Indeed, in the case of at least one specific Israeli, this explanation seems to be true. This man served in the prestigious Sayeret Matkal elite unit of the Israeli Defense Forces, and upon being discharged, he founded and owned Cyota, an anti-fraud, encryption and network security software company. In 2005, at the age of 33, he sold the company to the Massachusetts-based RSA Security for $145 million. “We fight the fraudsters of the world,” this proud founder and chief executive told the Jerusalem Post. “We protect the customers of banks when they make acquisitions over the Internet.”
Eight years later, another company he had run, Soluto, a cloud-based PC management service, was bought by the Nashville-based Asurion Corporation for more than $100 million.
Having obviously made enough money, the man we are talking about went into politics. His name is Naftali Bennet, the leader of the right-wing HaBayit HaYehudi (The Jewish House) party, who is today’s economy minister of Israel.
One would assume that the same spirit which had motivated Bennet the entrepreneur, namely, of collaborating and being engaged with the world, would also guide him in his political career, especially when Israel’s economy is so vitally dependent on its export and on external investments. However, Bennet the politician turned out to be different.
Last August, when Israel was preparing to renew its participation in the E.U.’s Horizon 2020 program (which means hundreds of millions of dollars for Israeli research and development), it turned out that the European Union had set new guidelines, barring cooperation with Israeli bodies that have ties to West Bank settlements.

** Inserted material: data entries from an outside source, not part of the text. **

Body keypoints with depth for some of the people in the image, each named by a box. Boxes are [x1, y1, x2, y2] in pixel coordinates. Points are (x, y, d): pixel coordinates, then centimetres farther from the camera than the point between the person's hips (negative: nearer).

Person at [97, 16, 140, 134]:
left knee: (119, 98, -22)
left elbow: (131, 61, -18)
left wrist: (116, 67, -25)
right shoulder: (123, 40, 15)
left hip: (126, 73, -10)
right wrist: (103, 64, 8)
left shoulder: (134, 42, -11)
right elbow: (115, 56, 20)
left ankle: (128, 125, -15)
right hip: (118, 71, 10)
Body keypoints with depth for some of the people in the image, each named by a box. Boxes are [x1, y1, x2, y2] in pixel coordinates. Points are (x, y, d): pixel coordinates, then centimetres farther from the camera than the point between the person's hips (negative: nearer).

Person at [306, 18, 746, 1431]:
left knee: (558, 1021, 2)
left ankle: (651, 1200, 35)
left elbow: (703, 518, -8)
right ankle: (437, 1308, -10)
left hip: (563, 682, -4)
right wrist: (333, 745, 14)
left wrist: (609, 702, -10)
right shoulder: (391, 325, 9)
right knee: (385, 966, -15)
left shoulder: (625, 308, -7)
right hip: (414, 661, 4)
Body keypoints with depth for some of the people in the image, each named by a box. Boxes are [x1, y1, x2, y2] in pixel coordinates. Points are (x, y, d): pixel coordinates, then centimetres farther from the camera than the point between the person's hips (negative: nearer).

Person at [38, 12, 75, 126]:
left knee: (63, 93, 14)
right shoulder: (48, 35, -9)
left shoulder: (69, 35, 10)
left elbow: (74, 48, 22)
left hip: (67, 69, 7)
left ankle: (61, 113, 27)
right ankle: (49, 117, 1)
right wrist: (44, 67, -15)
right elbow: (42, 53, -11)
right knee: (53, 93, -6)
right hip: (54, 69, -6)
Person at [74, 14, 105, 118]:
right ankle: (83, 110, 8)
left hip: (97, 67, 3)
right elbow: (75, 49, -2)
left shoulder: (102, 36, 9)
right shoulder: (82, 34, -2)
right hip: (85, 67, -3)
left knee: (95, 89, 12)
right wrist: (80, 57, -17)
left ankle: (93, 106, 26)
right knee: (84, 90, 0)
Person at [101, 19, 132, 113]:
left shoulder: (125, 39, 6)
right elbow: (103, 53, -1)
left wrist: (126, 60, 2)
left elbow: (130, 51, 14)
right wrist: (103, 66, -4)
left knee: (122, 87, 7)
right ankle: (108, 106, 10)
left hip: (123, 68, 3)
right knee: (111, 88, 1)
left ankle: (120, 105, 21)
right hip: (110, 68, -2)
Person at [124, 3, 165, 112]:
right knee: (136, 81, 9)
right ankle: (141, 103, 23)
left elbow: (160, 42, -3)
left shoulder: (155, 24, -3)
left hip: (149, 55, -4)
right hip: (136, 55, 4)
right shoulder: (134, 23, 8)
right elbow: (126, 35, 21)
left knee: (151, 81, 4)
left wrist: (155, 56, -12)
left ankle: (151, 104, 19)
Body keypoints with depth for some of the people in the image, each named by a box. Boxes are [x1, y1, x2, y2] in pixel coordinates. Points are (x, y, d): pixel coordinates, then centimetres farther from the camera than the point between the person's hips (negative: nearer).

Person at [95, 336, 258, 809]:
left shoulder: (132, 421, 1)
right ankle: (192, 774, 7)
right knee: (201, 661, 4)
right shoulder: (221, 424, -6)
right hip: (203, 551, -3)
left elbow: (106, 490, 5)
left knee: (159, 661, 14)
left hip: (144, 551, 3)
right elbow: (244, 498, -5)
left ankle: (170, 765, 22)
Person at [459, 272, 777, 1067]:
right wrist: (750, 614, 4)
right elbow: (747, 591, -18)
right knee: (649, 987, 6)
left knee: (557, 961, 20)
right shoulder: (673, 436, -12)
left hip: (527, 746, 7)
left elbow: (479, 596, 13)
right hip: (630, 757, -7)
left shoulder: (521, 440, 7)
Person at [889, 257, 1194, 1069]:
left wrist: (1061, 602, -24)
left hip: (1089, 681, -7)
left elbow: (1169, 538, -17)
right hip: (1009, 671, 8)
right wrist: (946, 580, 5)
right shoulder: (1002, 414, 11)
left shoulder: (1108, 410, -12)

According to Haaretz, Bennet, alone around the cabinet table, not only suggested that Israel should defy the E.U.’s new rules, but also urged his colleagues to end all cooperation with the European Union. Luckily, he was overruled, and a compromise was reached.

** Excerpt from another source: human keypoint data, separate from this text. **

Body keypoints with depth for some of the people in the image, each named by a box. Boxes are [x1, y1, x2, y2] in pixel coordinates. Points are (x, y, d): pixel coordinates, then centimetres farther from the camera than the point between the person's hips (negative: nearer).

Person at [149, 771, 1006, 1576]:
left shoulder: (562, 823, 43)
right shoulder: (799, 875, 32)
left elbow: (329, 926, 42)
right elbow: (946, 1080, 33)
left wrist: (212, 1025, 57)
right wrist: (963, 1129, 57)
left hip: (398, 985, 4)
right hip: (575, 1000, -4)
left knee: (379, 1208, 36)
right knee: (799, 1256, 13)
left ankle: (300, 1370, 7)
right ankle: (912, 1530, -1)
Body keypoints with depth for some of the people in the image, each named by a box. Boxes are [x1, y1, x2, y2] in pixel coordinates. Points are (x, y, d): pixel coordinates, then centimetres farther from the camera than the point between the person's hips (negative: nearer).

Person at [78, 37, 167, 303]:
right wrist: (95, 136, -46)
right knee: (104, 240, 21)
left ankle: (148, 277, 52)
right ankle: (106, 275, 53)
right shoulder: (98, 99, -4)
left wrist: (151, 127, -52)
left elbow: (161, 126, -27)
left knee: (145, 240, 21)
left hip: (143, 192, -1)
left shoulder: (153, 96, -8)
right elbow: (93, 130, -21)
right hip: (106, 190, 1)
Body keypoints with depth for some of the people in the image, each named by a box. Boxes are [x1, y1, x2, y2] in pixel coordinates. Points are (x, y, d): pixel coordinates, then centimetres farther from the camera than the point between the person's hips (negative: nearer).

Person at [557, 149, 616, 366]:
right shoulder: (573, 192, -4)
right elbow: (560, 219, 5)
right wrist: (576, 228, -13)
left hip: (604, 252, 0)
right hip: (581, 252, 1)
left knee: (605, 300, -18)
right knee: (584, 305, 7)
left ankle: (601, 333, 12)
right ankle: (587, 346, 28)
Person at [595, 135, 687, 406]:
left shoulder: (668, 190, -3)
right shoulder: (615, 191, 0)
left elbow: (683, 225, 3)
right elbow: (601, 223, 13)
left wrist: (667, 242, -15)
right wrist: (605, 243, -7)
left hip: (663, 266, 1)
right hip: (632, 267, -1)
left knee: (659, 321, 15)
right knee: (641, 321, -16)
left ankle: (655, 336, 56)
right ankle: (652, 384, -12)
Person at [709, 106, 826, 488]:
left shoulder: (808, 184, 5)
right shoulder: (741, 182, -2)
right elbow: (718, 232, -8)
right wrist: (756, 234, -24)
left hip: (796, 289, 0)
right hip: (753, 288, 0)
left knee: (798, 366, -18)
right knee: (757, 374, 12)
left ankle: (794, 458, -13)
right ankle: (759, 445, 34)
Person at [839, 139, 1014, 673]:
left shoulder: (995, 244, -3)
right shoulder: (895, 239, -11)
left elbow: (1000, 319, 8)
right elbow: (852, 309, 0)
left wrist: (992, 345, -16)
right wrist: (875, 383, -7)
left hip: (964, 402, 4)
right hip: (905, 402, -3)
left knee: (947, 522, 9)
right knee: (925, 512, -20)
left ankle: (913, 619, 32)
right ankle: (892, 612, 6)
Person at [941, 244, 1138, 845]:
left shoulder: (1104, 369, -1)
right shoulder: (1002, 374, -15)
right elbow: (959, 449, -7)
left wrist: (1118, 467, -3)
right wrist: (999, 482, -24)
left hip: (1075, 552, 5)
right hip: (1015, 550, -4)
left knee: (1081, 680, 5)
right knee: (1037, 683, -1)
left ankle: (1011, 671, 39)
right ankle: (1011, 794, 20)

I’m not suggesting that Israel should sacrifice its vital interests only to please other governments or to become the darling of international public opinion. But Israelis are split about the issue of the settlements, and two out of three of them consistently show support for a two-state solution, where some of the settlements are bound to be evacuated. Few Israelis, on the contrary, are willing to be isolated from the world’s economy.
People who encourage Israel to brave the rest of the world tend to quote David Ben Gurion, the founder of the State of Israel and its first prime minister, who had said that “(i)t doesn’t matter what the goyim [gentiles] say; all it matters is what the Jews do.” Except that Ben Gurion used this fiery rhetoric only to boost the morale of the Israelis, while, in practice, he was extremely cautious about Israel’s standing in the world.

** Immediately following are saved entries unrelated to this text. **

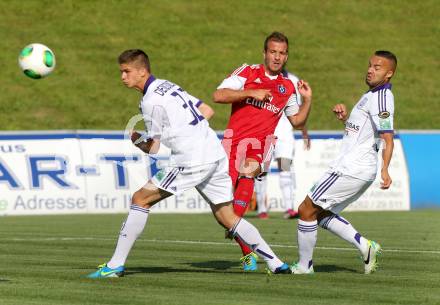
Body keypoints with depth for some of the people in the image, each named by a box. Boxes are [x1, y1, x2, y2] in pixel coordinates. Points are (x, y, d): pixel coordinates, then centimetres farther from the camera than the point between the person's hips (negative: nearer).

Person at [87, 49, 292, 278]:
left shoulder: (151, 100, -7)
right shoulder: (168, 86, 18)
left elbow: (153, 149, -2)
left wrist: (136, 138, 16)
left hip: (191, 161, -8)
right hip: (217, 154, 8)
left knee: (140, 199, -2)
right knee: (227, 218, 15)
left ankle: (115, 265, -5)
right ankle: (276, 263, 9)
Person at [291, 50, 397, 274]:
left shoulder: (381, 97, -15)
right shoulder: (372, 95, 16)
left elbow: (388, 138, -25)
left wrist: (385, 169, -38)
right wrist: (345, 117, 9)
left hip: (352, 169, -10)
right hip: (360, 170, 10)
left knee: (306, 210, -3)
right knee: (322, 214, 19)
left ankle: (304, 265, 6)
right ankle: (365, 246, 10)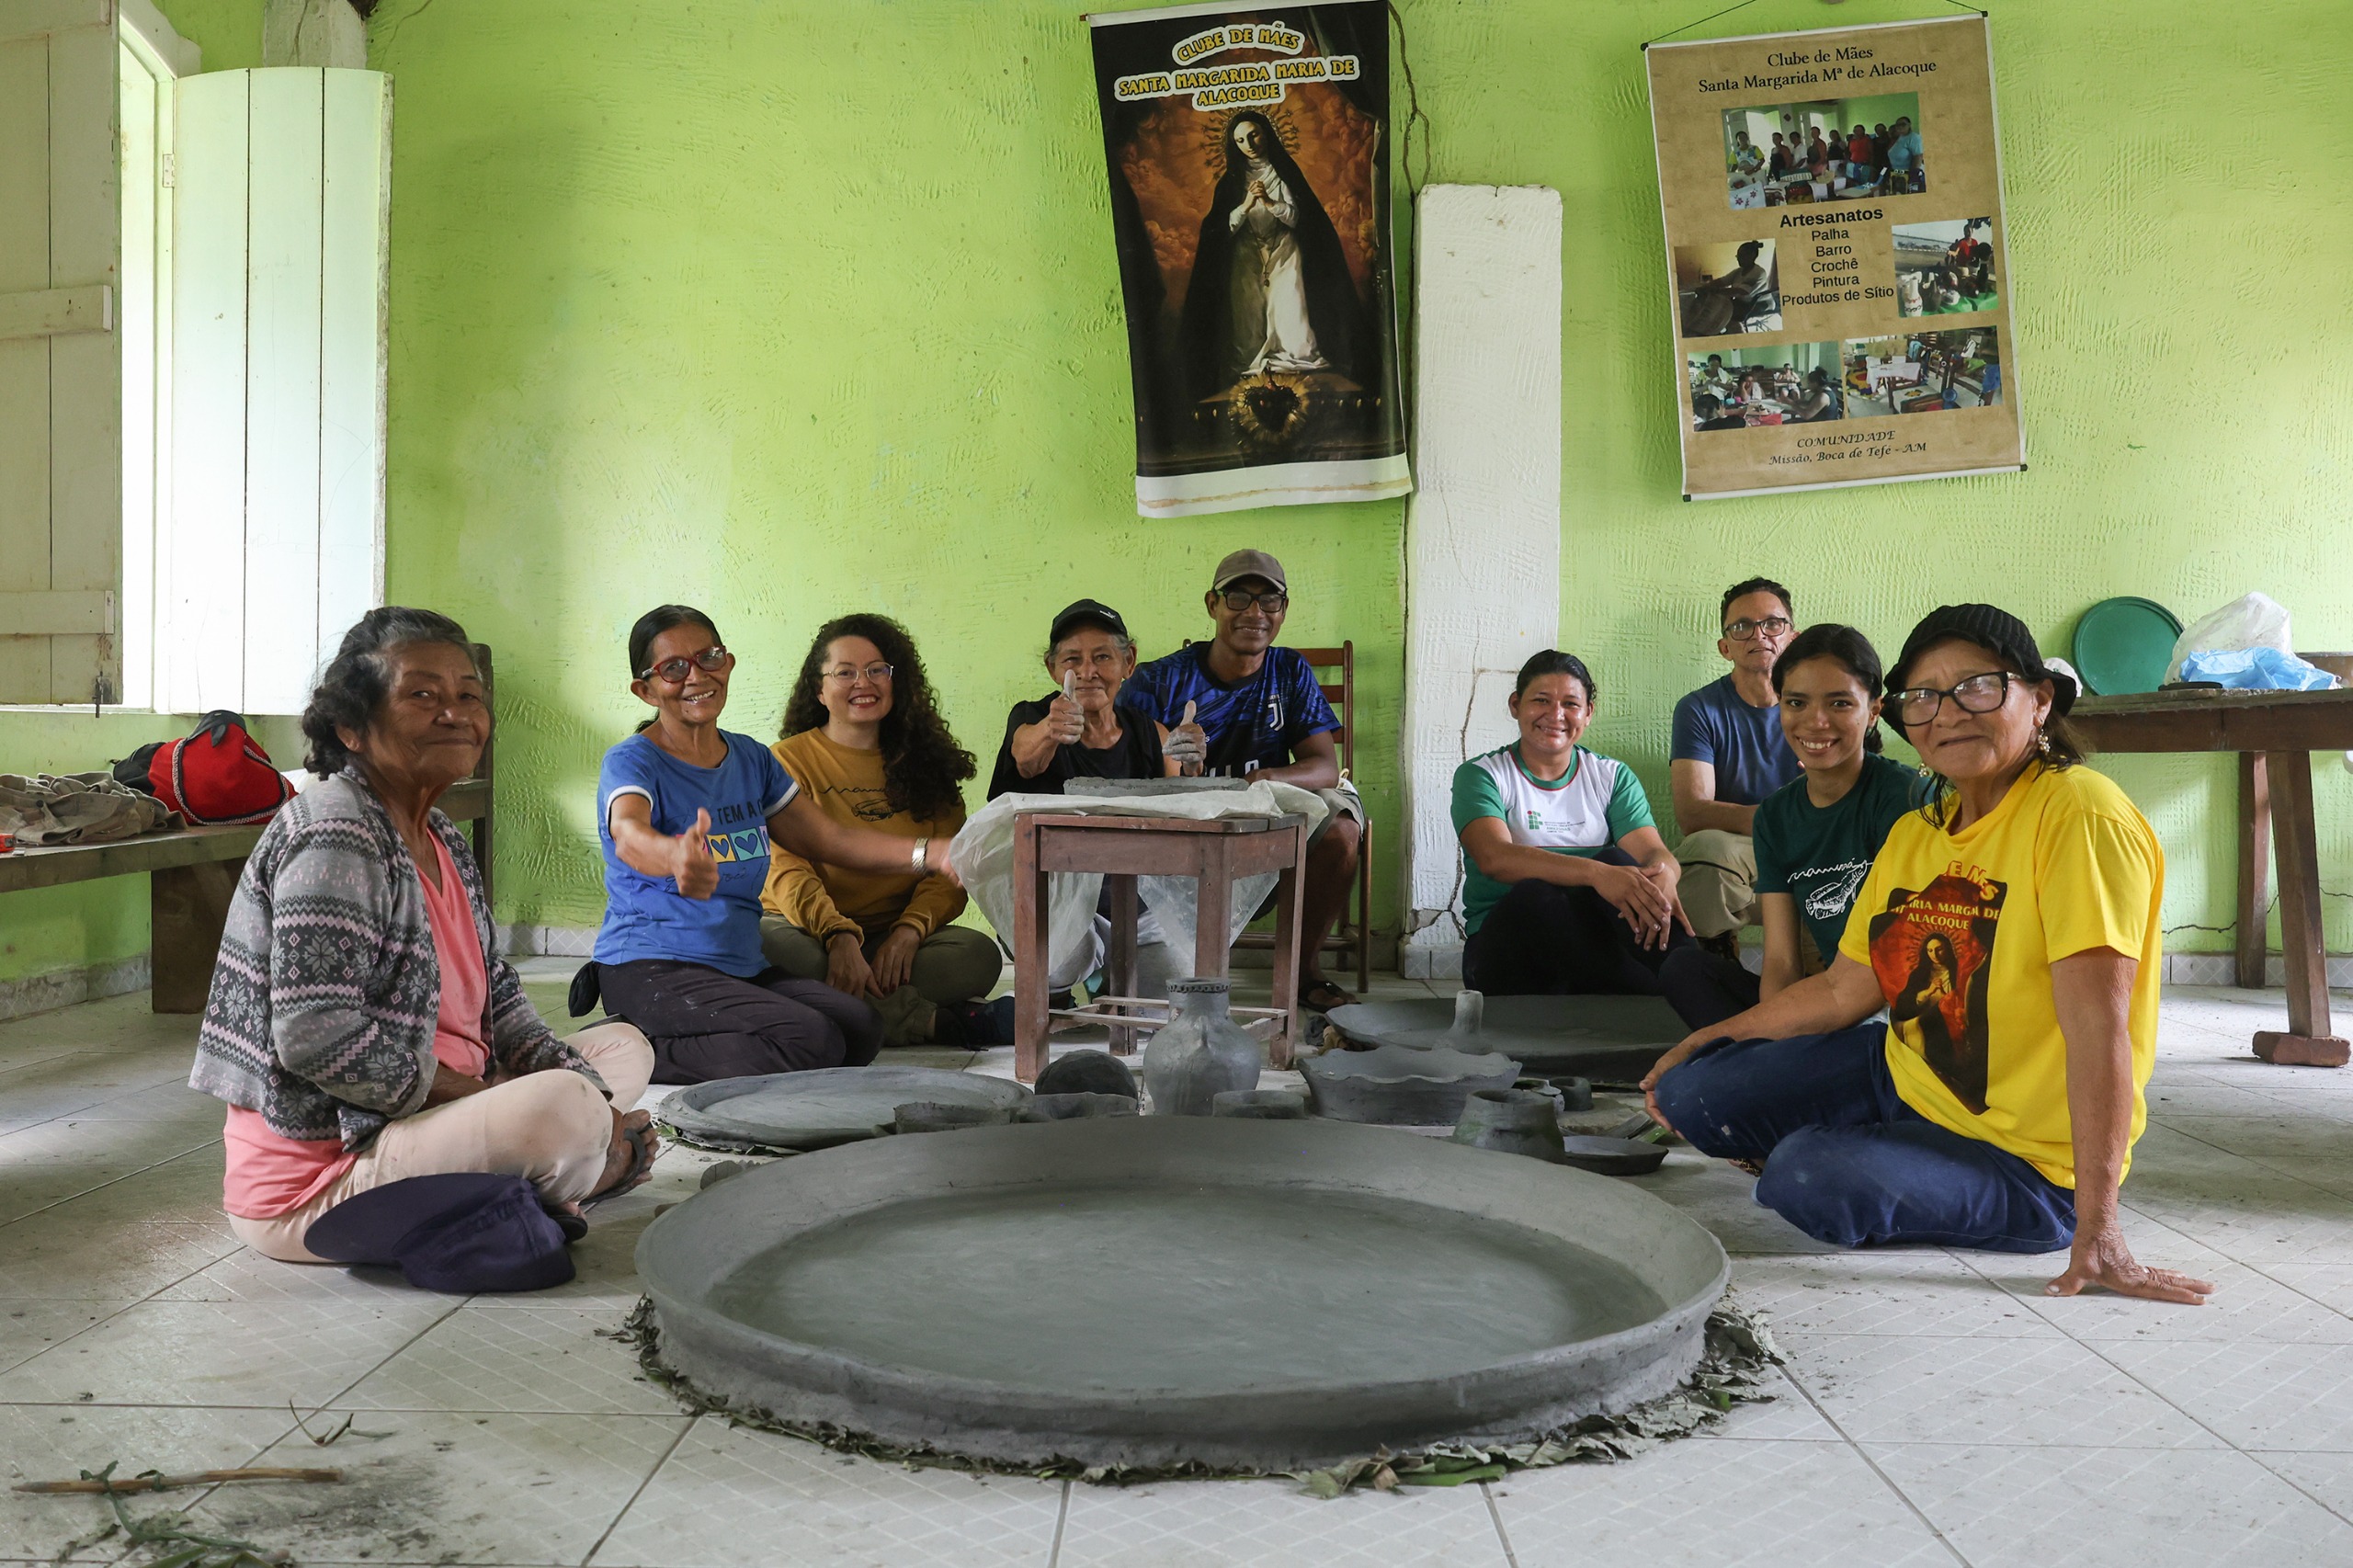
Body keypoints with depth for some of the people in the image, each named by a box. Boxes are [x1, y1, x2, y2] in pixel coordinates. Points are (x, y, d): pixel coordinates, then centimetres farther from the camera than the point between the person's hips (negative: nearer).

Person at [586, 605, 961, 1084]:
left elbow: (828, 838, 16)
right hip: (650, 967, -8)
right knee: (810, 1041, -26)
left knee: (860, 1027, -16)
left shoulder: (752, 760, 12)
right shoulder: (632, 763, -8)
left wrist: (930, 854, 2)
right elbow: (628, 835, -31)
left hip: (741, 967, 8)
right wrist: (676, 858, -56)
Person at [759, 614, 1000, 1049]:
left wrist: (909, 930, -17)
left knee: (979, 954, -27)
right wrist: (838, 936, -29)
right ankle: (925, 1020, -29)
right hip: (809, 933, -2)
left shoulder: (926, 761, 13)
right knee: (765, 944, -37)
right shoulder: (789, 760, 2)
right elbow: (786, 870, -9)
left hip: (896, 939, 2)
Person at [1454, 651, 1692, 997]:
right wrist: (1596, 873, -35)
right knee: (1534, 895, -35)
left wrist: (1663, 878, -30)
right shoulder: (1481, 775, 3)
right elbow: (1494, 858, -18)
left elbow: (1655, 852, -2)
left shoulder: (1613, 777, 15)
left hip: (1593, 937, 2)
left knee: (1615, 860, -27)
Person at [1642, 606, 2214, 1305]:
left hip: (2025, 1162, -8)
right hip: (1901, 1077, 8)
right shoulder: (1916, 833, 6)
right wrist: (1708, 1040, 18)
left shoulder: (2079, 817, -22)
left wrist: (2096, 1229, -33)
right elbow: (1844, 990, 13)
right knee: (1693, 1094, 3)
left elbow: (2097, 1030, -29)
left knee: (1812, 1182, -31)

In 1956, for example, after a long period of being harassed by terrorist infiltration from Egypt, Israel conquered the Sinai Peninsula. Ben Gurion, swept momentarily by delirious emotions, revived the grandeur of Biblical times by announcing the establishment of the “Third Kingdom of Israel.” It took a threat from the Soviet Premier Nikolai Bulganin and — more importantly — an angry telegram from President Dwight Eisenhower for Ben Gurion to immediately cool off and for Israel to pull out of Sinai.
Bennet, an Orthodox Jew, seems to be adhering to the Biblical saying about the Jewish People, adjusting it to today’s Jewish state: “A people that dwells alone, not reckoned among the nations” (Num. 23: 8-9).
I, for one, prefer to subscribe to what God said to Abraham: “Through you all the families of the earth will be blessed” (Gen.12:3).
This is what businessman Bennet had been doing before he went into politics. This is what Israel should be doing as well.
This is what businessman Bennet had been doing before he went into politics. This is what Israel should be doing as well.
Uri Dromi is executive director of the Jerusalem Press Club.